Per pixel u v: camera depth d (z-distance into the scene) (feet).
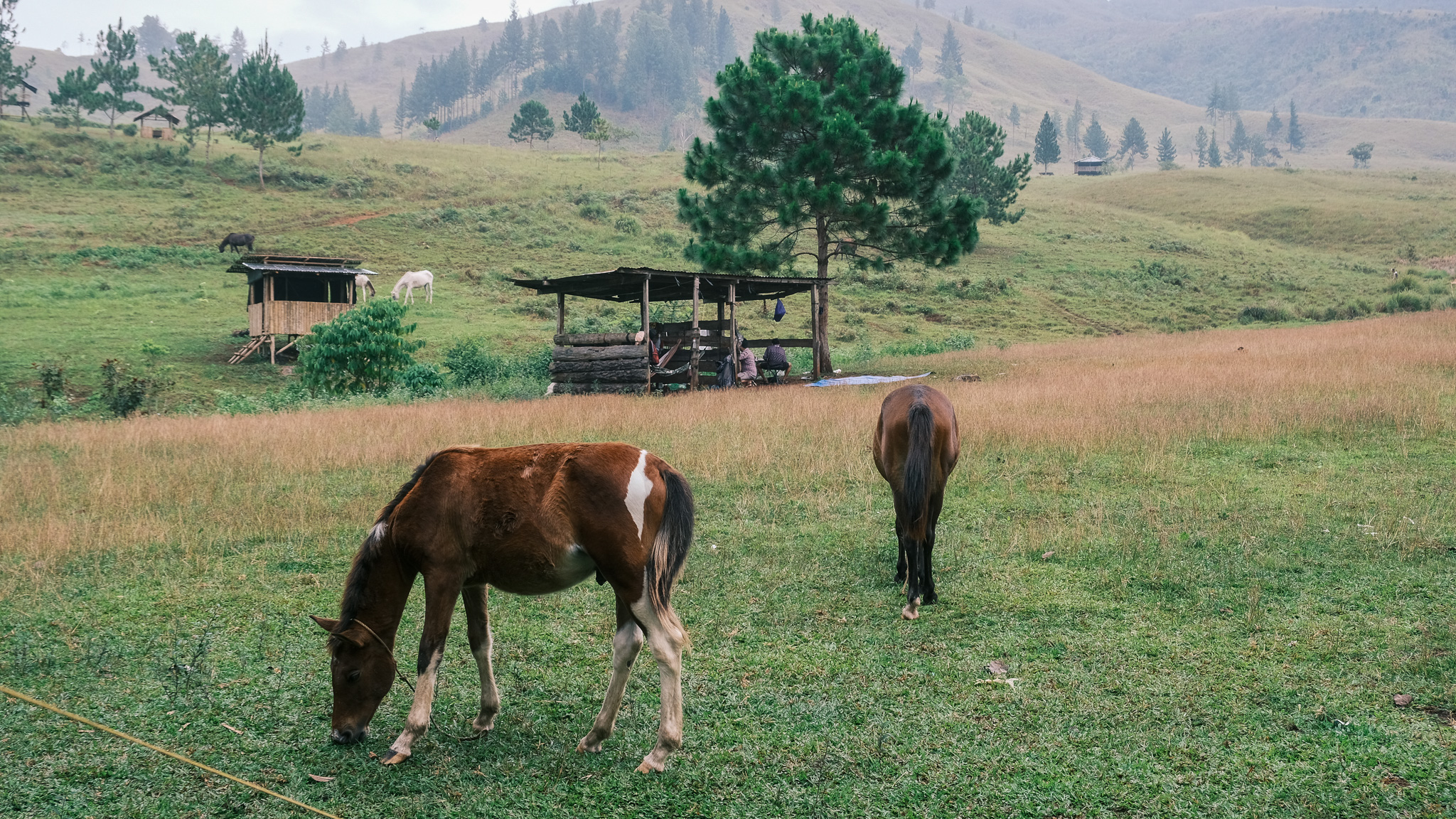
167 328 105.81
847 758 13.79
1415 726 14.11
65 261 134.21
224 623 19.85
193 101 227.81
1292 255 208.95
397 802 12.66
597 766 13.71
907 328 133.39
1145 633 18.43
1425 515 25.46
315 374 77.66
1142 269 183.83
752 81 73.36
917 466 19.51
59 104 252.62
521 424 45.65
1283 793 12.46
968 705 15.47
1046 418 42.39
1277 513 26.96
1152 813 12.14
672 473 14.32
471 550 13.99
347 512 29.86
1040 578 22.26
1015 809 12.35
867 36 81.35
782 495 31.89
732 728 14.84
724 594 21.66
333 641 13.85
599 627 19.65
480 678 15.47
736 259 73.00
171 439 44.68
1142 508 28.22
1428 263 196.34
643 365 65.72
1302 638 17.79
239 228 168.04
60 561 24.29
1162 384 51.93
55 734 14.40
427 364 84.89
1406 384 47.78
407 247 168.14
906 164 71.26
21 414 65.26
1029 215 243.19
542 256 168.25
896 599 21.20
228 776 11.87
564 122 396.57
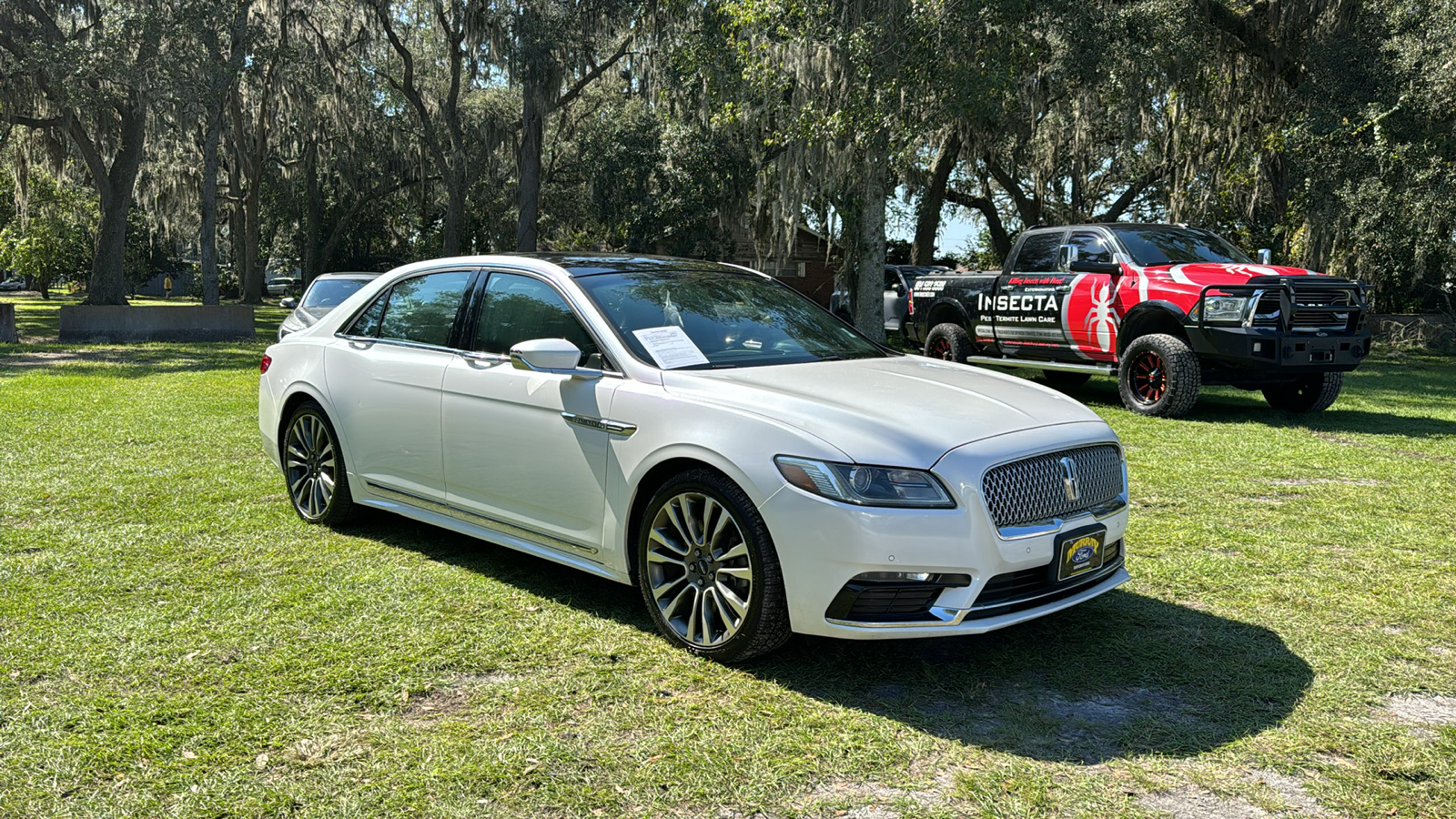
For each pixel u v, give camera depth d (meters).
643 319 4.36
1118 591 4.59
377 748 3.02
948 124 20.84
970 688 3.51
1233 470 7.37
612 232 33.19
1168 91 21.44
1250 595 4.53
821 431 3.49
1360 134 19.64
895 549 3.31
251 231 41.28
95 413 9.74
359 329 5.38
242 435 8.50
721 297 4.81
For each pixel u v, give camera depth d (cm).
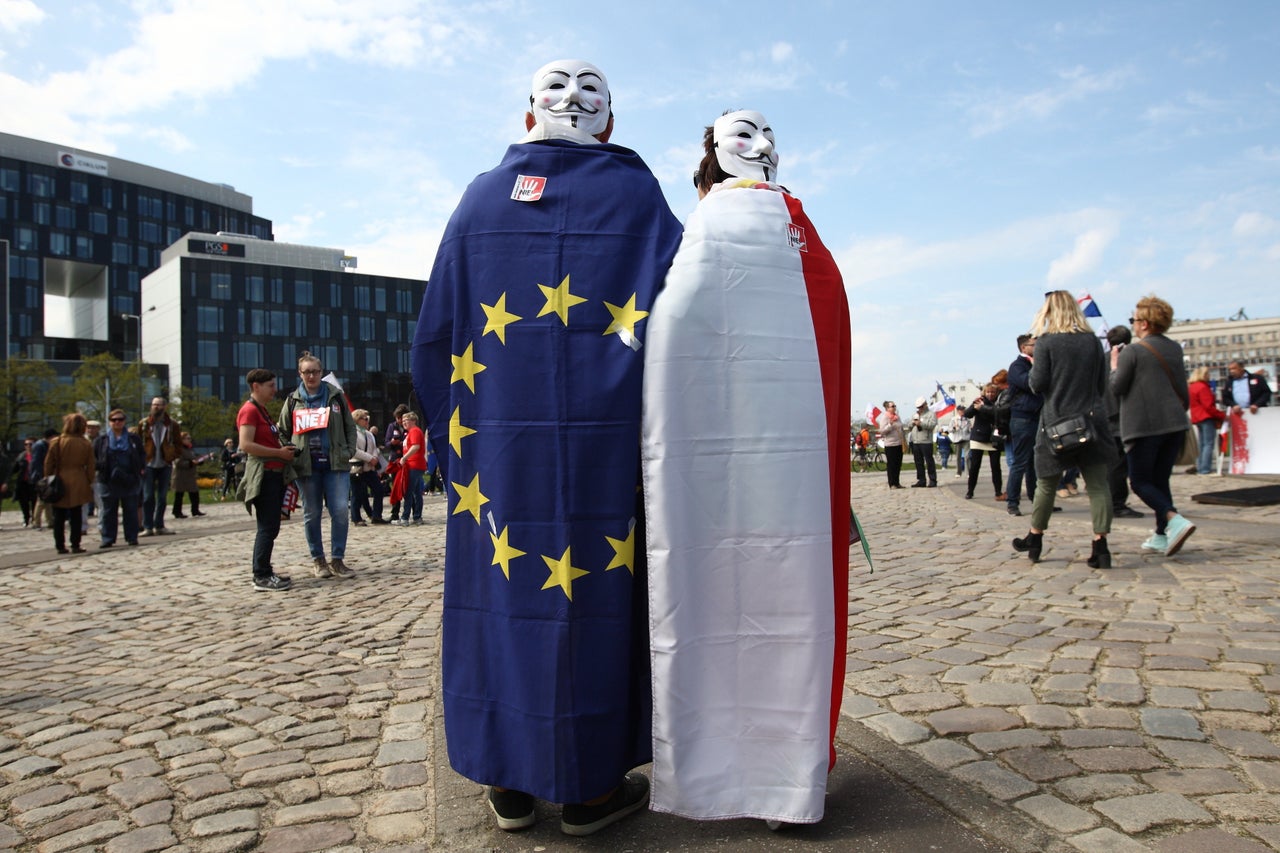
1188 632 437
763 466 243
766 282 250
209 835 258
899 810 254
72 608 700
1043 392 648
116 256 11338
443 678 256
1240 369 1599
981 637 448
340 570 810
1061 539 800
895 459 1755
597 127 269
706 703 241
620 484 243
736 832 247
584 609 239
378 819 265
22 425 6294
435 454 262
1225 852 220
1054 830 236
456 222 260
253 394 752
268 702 396
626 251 248
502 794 252
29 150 10819
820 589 243
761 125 283
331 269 9188
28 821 276
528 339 246
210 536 1303
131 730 365
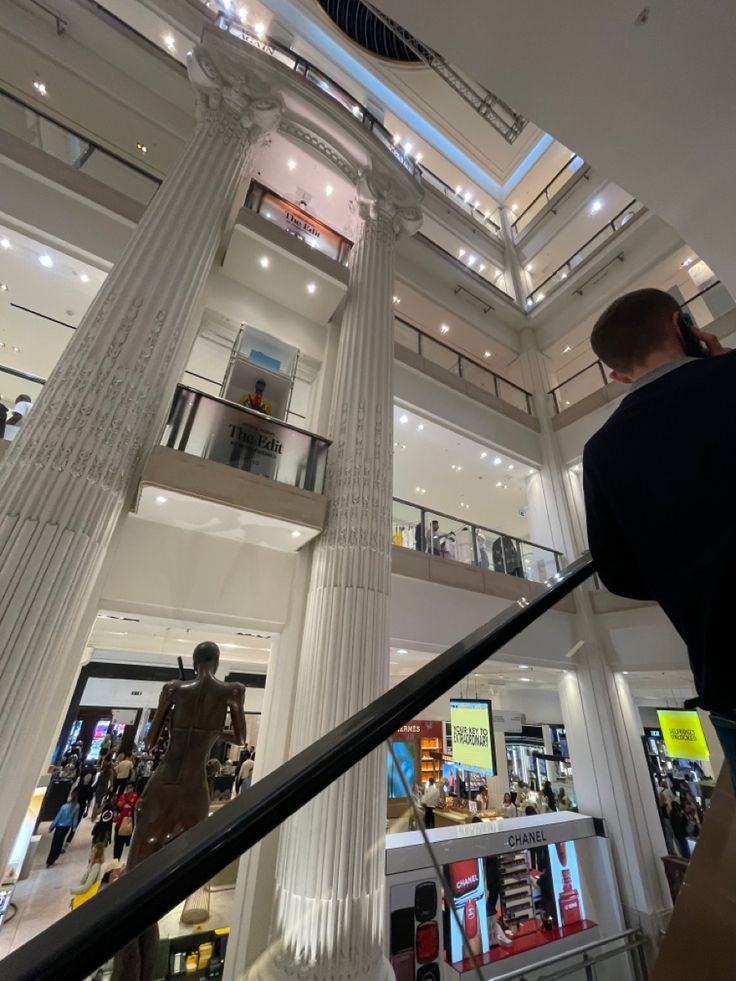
━━━━━━━━━━━━━━━━━━━━
• **Exercise description**:
Output every entry verbatim. Pictures do not belong in the copy.

• **Response box**:
Per pixel u v: camera depth d (z-distance into the scene) (feet).
167 328 105.81
847 758 13.79
1415 726 14.11
65 261 134.21
224 623 19.85
193 101 227.81
1292 255 208.95
397 802 12.66
597 766 13.71
907 328 133.39
1145 633 18.43
1425 515 25.46
315 374 77.66
1142 269 183.83
752 81 73.36
917 466 19.51
59 104 252.62
521 424 45.65
1283 793 12.46
968 705 15.47
1046 418 42.39
1277 513 26.96
1152 813 12.14
672 473 14.32
471 550 13.99
347 512 29.86
1040 578 22.26
1015 809 12.35
867 36 81.35
782 495 31.89
732 728 14.84
724 594 21.66
333 641 13.85
599 627 19.65
480 678 15.47
736 259 73.00
171 439 44.68
1142 508 28.22
1428 263 196.34
643 365 65.72
1302 638 17.79
239 228 168.04
60 561 24.29
1162 384 51.93
55 734 14.40
427 364 84.89
1406 384 47.78
407 247 168.14
906 164 71.26
21 414 65.26
1029 215 243.19
542 256 168.25
896 599 21.20
228 776 11.87
564 122 396.57
For each pixel u v, give camera depth d (meters).
643 319 4.36
1118 591 4.59
377 748 3.02
948 124 20.84
970 688 3.51
1233 470 7.37
612 232 33.19
1168 91 21.44
1250 595 4.53
821 431 3.49
1360 134 19.64
895 549 3.31
251 231 41.28
95 413 9.74
359 329 5.38
242 435 8.50
721 297 4.81
For each pixel u v, give camera depth d (cm).
1188 632 437
763 466 243
766 282 250
209 835 258
899 810 254
72 608 700
1043 392 648
116 256 11338
443 678 256
1240 369 1599
981 637 448
340 570 810
1061 539 800
895 459 1755
597 127 269
706 703 241
620 484 243
736 832 247
584 609 239
378 819 265
22 425 6294
435 454 262
1225 852 220
1054 830 236
456 222 260
253 394 752
268 702 396
626 251 248
502 794 252
29 150 10819
820 589 243
761 125 283
331 269 9188
28 821 276
528 339 246
210 536 1303
131 730 365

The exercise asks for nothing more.